INSTRUCTIONS TO FOLLOW: Whenever a line below holds the word "first", count it; then give the total and nothing else.

AVAILABLE DATA:
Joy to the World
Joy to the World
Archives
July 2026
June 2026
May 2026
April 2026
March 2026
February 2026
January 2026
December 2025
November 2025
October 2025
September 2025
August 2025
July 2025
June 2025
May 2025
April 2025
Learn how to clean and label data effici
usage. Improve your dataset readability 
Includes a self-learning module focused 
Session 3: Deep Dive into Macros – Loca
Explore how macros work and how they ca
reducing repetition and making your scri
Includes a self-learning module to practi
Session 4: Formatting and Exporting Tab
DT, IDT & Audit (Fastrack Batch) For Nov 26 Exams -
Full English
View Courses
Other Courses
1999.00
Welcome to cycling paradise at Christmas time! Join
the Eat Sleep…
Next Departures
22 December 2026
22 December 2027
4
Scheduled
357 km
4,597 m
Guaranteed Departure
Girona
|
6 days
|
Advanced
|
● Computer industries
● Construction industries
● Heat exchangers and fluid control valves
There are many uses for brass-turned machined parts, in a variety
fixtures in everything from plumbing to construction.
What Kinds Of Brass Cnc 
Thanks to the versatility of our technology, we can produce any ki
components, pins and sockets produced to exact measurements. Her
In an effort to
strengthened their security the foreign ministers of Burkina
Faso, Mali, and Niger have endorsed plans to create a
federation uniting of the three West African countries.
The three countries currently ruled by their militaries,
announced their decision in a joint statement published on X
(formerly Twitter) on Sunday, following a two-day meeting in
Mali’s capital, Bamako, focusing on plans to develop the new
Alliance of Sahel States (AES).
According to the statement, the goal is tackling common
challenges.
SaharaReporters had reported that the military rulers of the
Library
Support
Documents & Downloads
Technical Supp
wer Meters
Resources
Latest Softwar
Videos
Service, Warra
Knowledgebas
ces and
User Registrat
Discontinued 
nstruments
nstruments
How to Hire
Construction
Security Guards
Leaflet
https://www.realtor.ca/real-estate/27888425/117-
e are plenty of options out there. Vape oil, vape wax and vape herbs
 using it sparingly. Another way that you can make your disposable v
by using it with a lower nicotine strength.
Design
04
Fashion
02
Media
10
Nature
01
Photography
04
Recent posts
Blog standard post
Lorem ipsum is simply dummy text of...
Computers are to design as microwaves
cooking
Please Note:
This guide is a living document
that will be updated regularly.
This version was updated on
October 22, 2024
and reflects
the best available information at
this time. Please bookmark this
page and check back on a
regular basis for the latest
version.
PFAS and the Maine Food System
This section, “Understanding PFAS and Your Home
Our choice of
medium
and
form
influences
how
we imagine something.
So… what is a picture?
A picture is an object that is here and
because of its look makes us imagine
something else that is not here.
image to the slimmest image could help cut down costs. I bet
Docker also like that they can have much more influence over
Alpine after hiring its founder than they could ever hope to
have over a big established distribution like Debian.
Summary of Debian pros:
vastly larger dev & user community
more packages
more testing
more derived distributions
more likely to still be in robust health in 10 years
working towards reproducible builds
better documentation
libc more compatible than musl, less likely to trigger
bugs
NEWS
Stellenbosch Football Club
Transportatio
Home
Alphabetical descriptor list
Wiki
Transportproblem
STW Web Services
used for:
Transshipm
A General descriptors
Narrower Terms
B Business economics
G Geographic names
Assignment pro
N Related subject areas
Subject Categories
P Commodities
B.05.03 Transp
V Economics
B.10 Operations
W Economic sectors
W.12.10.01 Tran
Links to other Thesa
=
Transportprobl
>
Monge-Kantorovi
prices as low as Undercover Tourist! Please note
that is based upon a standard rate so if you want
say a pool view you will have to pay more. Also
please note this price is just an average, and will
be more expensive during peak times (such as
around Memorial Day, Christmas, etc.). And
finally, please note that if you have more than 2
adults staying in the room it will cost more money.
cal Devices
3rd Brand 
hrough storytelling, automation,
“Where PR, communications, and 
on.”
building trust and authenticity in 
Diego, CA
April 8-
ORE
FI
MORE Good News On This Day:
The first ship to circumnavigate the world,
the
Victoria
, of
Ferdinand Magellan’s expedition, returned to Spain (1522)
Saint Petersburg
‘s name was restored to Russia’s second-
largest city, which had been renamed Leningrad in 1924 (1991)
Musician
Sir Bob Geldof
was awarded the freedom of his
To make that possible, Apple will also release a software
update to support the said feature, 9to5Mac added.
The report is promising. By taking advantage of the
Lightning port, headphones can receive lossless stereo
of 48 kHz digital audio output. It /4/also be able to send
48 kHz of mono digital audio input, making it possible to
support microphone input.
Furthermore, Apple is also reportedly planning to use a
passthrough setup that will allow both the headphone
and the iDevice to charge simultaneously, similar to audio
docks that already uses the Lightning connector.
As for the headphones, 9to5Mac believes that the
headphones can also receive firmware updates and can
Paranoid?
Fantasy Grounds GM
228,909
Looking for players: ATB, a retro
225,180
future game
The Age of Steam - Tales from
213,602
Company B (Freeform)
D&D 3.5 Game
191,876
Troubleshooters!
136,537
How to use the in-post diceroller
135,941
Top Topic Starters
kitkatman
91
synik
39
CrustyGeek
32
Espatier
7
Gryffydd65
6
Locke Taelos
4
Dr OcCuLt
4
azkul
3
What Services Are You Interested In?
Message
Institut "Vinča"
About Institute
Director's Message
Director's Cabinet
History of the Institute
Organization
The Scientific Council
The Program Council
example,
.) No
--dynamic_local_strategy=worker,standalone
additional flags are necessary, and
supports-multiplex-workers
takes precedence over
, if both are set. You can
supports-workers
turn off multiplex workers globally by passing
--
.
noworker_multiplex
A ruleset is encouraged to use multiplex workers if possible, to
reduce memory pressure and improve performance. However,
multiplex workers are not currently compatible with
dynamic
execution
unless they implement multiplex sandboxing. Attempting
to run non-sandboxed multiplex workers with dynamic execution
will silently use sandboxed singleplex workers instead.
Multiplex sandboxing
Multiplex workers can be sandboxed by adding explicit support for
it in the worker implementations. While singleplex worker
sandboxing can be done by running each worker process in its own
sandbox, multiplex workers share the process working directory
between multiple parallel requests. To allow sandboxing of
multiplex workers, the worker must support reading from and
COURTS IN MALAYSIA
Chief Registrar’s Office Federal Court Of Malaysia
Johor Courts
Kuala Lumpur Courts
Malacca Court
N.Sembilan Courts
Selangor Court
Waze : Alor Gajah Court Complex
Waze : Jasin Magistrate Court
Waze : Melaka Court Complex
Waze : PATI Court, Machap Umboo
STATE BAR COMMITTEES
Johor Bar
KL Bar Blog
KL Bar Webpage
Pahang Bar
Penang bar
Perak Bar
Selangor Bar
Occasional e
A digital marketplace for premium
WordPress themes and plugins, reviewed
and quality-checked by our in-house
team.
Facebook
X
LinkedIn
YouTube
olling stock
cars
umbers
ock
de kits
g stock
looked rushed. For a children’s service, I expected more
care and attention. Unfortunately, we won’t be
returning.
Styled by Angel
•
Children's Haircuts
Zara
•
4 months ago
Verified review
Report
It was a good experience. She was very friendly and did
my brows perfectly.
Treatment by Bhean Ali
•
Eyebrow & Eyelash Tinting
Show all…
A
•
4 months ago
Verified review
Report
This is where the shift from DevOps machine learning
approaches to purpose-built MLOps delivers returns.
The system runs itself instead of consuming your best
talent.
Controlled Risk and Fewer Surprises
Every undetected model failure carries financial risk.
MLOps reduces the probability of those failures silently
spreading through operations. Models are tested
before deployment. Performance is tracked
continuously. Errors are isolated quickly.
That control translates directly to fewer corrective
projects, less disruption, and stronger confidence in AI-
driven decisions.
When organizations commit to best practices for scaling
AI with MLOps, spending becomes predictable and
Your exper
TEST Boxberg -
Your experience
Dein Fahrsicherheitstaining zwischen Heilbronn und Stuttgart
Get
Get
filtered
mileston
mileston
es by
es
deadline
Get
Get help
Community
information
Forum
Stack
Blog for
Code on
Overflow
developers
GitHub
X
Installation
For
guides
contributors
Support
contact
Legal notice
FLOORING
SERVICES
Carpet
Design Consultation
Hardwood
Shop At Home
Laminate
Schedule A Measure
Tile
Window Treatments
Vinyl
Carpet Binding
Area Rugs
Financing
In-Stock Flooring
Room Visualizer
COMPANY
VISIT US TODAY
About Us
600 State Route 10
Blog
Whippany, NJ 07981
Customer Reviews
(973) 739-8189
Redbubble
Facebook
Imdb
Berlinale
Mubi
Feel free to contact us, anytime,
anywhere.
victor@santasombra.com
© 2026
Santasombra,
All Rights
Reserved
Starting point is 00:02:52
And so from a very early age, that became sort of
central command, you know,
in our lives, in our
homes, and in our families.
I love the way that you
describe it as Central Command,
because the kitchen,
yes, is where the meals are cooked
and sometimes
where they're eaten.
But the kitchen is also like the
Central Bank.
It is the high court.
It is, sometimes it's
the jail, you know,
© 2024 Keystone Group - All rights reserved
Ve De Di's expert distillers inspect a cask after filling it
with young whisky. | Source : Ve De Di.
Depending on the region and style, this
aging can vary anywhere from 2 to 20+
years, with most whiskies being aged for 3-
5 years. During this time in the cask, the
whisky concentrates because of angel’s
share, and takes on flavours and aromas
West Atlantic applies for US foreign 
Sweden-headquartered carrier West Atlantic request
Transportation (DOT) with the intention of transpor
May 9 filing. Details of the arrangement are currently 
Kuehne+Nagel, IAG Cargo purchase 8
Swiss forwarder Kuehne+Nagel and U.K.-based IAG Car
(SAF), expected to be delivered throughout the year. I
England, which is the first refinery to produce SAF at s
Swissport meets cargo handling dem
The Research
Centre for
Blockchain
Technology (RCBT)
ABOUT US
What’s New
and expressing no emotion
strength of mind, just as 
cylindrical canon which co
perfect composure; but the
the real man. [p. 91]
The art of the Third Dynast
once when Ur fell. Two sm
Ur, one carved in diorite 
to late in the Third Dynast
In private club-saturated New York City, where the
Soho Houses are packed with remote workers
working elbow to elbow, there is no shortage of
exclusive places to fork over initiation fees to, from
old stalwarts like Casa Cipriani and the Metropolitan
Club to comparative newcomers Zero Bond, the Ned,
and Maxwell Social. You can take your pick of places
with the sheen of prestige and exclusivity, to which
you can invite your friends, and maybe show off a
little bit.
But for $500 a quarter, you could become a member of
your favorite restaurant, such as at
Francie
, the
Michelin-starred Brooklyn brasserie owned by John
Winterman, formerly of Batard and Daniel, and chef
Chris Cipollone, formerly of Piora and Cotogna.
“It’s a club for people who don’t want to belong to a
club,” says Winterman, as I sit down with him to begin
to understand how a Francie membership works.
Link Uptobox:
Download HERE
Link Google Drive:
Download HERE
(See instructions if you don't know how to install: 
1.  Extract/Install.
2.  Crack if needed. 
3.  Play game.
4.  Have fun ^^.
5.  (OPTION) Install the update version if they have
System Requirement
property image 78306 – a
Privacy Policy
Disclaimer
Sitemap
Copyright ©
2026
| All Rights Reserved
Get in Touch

RESPONSE TO THE EXERCISE: 2